My forward function looks like this:

    def forward(self, features, caption, h = None, c = None):
        batch_size = caption.size(0)
        caption_size = caption.size(1)
        
        no_hc = False
        if h == None and c == None:
            no_hc = True
            h,c = self.init_hidden(batch_size)
        
        embeddings = self.embedding(caption)  
        output = torch.empty((batch_size, caption_size, self.vocab_size)).to(device)

        for i in range(caption_size): #go over the words in the sentence
            if i==0:
                lstm_input = features.unsqueeze(1)
            else: 
                lstm_input = embeddings[:,i-1,:].unsqueeze(1)
            
            out, (h,c) = self.lstm(lstm_input, (h,c))
            out = self.fc(out)

            output[:,i,:] = out.squeeze()
        
        if no_hc:
            return output

        return output, h,c    

(took inspiration from here)

The output of the forward here is from size batch_size * seq_size * vocab_size, which is good because it can be compared with the original batch_size * seq_size sized caption in the loss function.

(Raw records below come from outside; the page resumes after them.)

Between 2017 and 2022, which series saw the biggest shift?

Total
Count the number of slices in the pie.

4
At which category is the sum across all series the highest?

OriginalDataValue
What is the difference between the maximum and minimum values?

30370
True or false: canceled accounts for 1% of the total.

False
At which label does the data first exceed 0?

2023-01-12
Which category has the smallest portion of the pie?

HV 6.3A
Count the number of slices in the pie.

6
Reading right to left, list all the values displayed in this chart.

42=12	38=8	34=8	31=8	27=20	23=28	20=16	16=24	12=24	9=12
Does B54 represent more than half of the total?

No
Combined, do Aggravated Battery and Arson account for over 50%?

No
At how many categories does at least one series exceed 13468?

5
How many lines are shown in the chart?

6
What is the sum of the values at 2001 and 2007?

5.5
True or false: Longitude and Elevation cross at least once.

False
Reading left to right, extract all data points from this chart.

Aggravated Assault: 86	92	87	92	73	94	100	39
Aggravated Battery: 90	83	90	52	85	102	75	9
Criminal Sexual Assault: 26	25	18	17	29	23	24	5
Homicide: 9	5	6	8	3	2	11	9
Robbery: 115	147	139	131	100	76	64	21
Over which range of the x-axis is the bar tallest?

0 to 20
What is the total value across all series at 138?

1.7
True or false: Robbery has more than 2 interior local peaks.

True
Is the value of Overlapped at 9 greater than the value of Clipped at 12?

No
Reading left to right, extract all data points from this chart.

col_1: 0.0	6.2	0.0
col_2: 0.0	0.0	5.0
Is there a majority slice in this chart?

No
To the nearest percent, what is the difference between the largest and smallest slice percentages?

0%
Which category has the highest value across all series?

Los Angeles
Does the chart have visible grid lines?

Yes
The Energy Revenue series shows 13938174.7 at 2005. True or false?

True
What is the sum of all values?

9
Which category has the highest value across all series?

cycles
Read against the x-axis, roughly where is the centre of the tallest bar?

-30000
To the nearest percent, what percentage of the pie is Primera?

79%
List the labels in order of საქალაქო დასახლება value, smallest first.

The question is whether this for loop inside the forward that feeds the words one after the other is really necessary, or I can somehow feed the entire sentence at once and get the same results?

(I saw some example that do that, for example this one, but I'm not sure if it's really equivalent)


Solution

  • The answer is, LSTM knows how to do it on its own. You do not have to manually feed each word one by one. An intuitive way to understand is that the shape of the batch that you send, contains seq_length (batch.shape[1]), using which it decides the number of words in the sentence. The words are passed through LSTM Cell generating the hidden states and C.